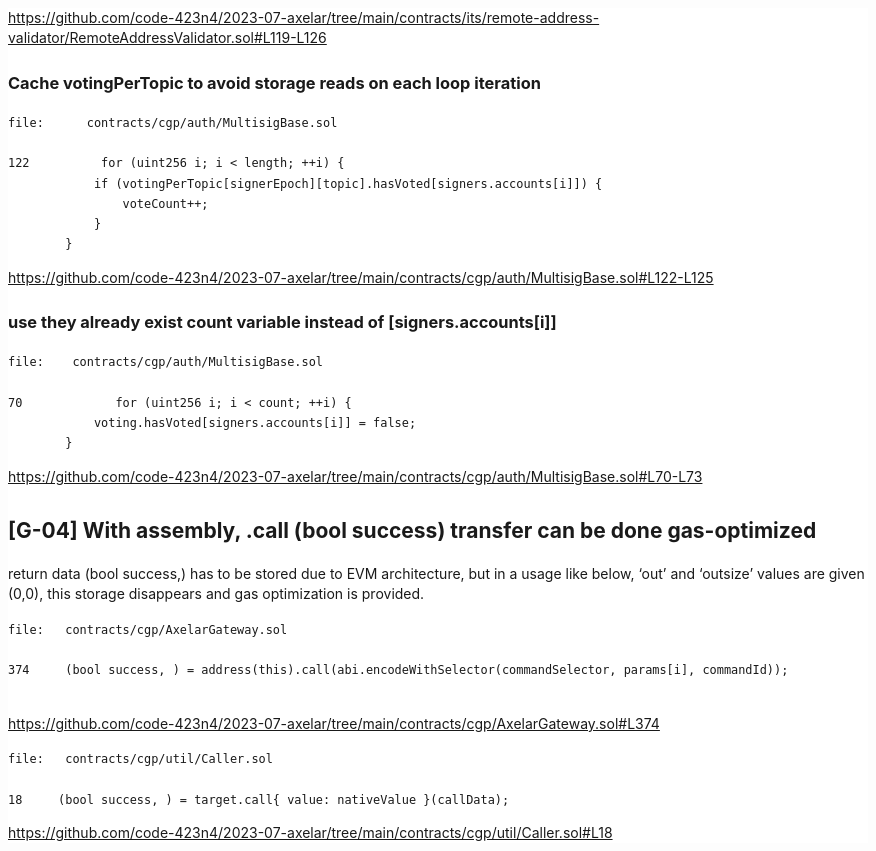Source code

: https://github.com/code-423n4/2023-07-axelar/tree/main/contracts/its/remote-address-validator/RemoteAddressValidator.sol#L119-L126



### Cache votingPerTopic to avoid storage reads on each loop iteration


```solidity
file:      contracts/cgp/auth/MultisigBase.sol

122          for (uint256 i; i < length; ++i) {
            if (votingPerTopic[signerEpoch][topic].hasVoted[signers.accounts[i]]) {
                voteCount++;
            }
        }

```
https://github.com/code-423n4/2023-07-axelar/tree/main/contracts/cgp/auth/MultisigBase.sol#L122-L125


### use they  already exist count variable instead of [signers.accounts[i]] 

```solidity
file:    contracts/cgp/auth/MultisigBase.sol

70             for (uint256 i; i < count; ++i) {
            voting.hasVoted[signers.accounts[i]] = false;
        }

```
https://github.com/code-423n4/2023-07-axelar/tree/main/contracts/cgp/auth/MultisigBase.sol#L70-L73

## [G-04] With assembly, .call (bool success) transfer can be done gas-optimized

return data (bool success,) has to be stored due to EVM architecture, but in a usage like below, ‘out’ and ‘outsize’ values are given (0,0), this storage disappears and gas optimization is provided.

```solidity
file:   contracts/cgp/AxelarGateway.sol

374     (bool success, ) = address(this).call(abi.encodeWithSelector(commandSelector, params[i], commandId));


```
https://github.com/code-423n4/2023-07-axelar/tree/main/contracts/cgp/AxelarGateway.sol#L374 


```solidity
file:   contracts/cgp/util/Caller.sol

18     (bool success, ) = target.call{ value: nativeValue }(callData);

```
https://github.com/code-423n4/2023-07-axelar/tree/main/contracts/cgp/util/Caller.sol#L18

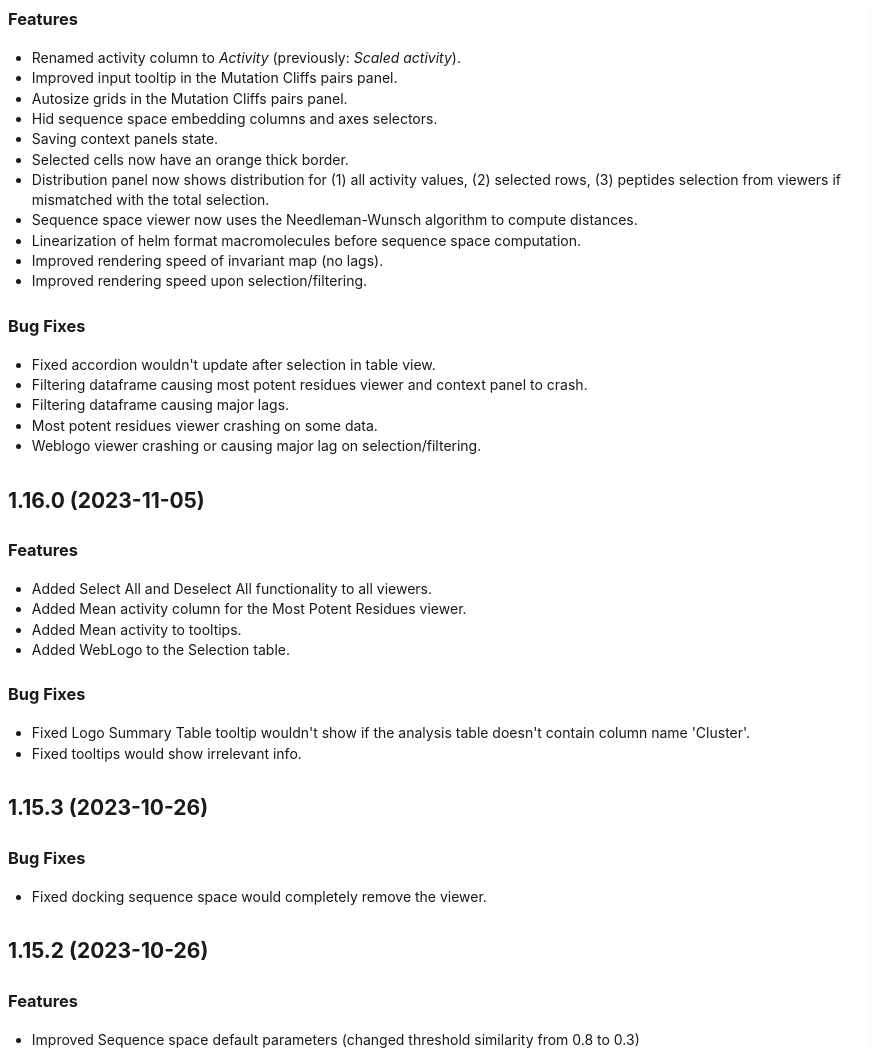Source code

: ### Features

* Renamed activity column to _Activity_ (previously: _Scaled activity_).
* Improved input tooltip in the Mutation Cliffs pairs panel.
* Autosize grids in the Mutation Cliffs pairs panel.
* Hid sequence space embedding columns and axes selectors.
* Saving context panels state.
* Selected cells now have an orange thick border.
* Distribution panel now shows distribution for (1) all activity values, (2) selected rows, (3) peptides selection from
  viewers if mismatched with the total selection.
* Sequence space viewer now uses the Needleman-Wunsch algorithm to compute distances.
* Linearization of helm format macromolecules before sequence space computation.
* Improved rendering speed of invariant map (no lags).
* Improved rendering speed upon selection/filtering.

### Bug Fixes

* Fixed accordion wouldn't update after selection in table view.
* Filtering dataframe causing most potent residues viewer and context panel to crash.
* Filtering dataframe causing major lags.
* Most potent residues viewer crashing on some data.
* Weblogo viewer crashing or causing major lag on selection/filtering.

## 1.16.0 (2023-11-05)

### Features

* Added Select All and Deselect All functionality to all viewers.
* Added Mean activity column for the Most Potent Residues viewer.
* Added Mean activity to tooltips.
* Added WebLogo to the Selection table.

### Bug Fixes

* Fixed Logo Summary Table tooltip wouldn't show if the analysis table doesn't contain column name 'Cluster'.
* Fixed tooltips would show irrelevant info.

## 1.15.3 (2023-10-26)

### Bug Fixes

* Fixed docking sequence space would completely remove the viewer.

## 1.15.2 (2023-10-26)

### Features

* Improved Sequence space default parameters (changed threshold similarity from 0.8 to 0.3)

# [Activity]
Every line of the records containing the word "crashing" must appear in the answer.

# [Output of the exercise]
* Most potent residues viewer crashing on some data.
* Weblogo viewer crashing or causing major lag on selection/filtering.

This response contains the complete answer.